Niye bazılarımız her şeyin ‘iyi’ olduğuna bütün varlığıyla inanmış vaziyette?
Çünkü buna inanmak mecburi.
Her şeyin mükemmel olduğuna inanmadın mı işsiz kalıyorsun.
Demokrasiyle ilgili kuşkuları bulunanlar, siyasi iktidarın baskıcı yöntemlerini eleştirenler derhal susturuluyor.
Yazabilmek için siyasi iktidarın her lafına inanacaksın, sorgulamayacaksın, eleştirmeyeceksin.
Prof.

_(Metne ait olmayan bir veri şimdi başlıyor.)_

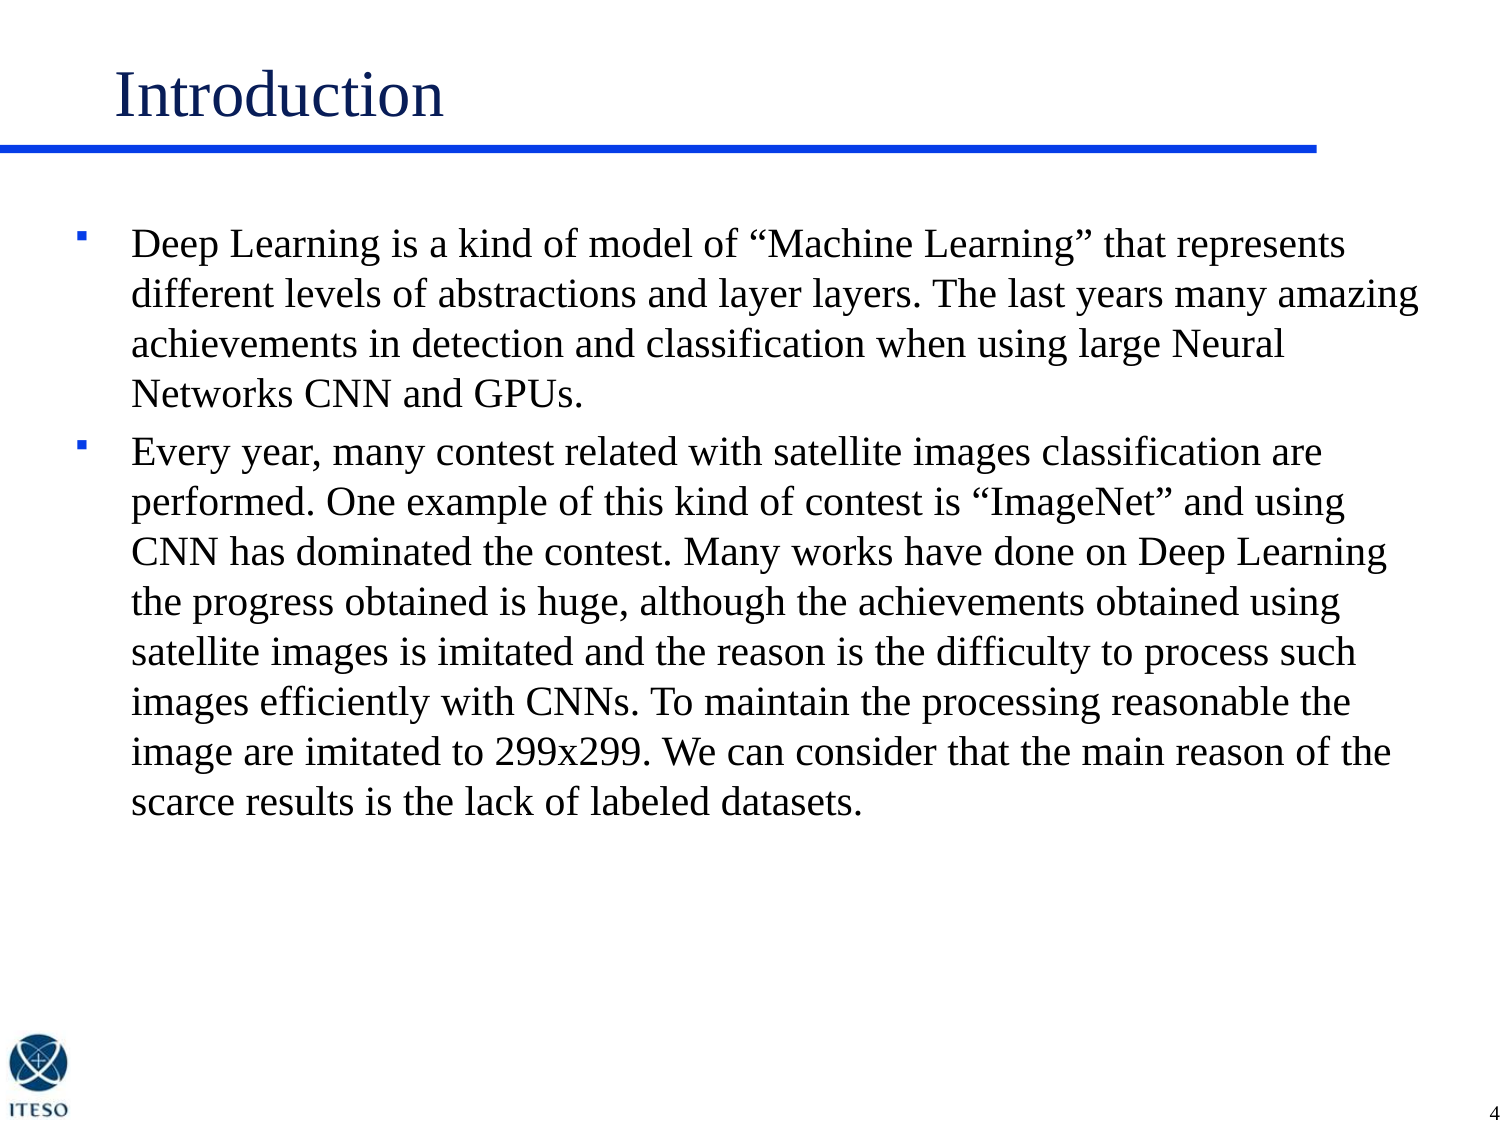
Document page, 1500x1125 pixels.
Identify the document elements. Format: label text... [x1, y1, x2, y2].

title Introduction [99, 30, 1436, 138]
list Deep Learning is a kind of model of “Machine Learning” that represents different levels of abstractions and layer layers. The last years many amazing achievements in detection and classification when using large Neural Networks CNN and GPUs. Every year, many contest related with satellite images classification are performed. One example of this kind of contest is “ImageNet” and using CNN has dominated the contest. Many works have done on Deep Learning the progress obtained is huge, although the achievements obtained using satellite images is imitated and the reason is the difficulty to process such images efficiently with CNNs. To maintain the processing reasonable the image are imitated to 299x299. We can consider that the main reason of the scarce results is the lack of labeled datasets. [40, 207, 1460, 840]
picture [5, 1030, 71, 1120]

Ergun Özbudun, tüm sorunları açıkçca ortaya koyan berrak bir anlatımla, yok sayılan gerçekleri bize gösteriyor.
İşte bir okuyuşta bile akla kazınacak cümleler: ‘AKP’nin anayasa önerisi mevcut demokrasiyi geriletir.’
‘Başkanlık sisteminin Kürtlere hiçbir yararı olmayacak.’
‘Türkiye’de demokrasinin kalitesi başkanlık sistemi yüzünden zarar görebilir.’
‘AK Parti’nin teklifinde olan başkana tanınan parlamentoyu fesih hakkı, bu başkanlık sisteminin ruhuna aykırı.’
‘Başkana kanun gücünde kararnamelerle ülkeyi yönetme imkânı veriliyor. Bu tasavvur edilemeyecek bir durumdur.’
Prof Özbudun, bütün medyanın sorgusuz sualsiz inanmayı tercih ettiği, inanmaya mecbur olduğu bütün yalanların ardındaki gerçekleri ortaya çıkarıyor Düzel’le yaptığı konuşmada.
‘AK Parti’nin kuvvetler ayrılığına karşı çıkarken aslında önerdiği şey “güçlü yürütme, zayıf yasama”dır.’
‘Bu, mutlak bir iktidardır. Çünkü başkan çok önemli yetkileri, hatta yargı organını belirleme yetkisini bile kendinde topluyor.’
Ve benim de pazartesi sorduğum soruya çok net cevap veriyor Ergun Özbudun.
‘ Başkanlık ve barış birbirinin olmazsa olmaz şartı değil ki! Bu, demokrasinin zararına olur.’
‘Ben şahsen barış sürecini bütün kalbimle destekliyorum. Ama bu, başka alanlarda hükümet eleştirilmeyecek demek değildir. Barış ile başkanlık arasındaki alışverişe karşı çıkabilirsiniz. Bu alışverişe karşı çıkmak barışa karşı çıkmak anlamına asla gelmez.’
Vicdanı olan herkes barışın gerçekleşmesini, silahların susmasını istiyor.
Ama silah sustuktan sonra neler olacak?
İşte konuşulmamasını istedikleri, barışın arkasına saklamaya çalıştıkları konu bu. Ak Parti’nin getirmeye çalıştığı korkunç sistemde neler olacağını anlamayanlara hayat çok basit bir cevap veriyor.
Yazarlar bu ülkede artık yazı yazacak gazete bulamıyor.
Siz hâlâ “her şeyin iyi olacağına” nasıl inanabiliyorsunuz?
İnanmaya mecbursunuz…
İnanmazsanız o tutkuyla bağlı olduğunuz köşelerinizi, televizyon programlarınızı kaybetmekten korkuyorsunuz çünkü.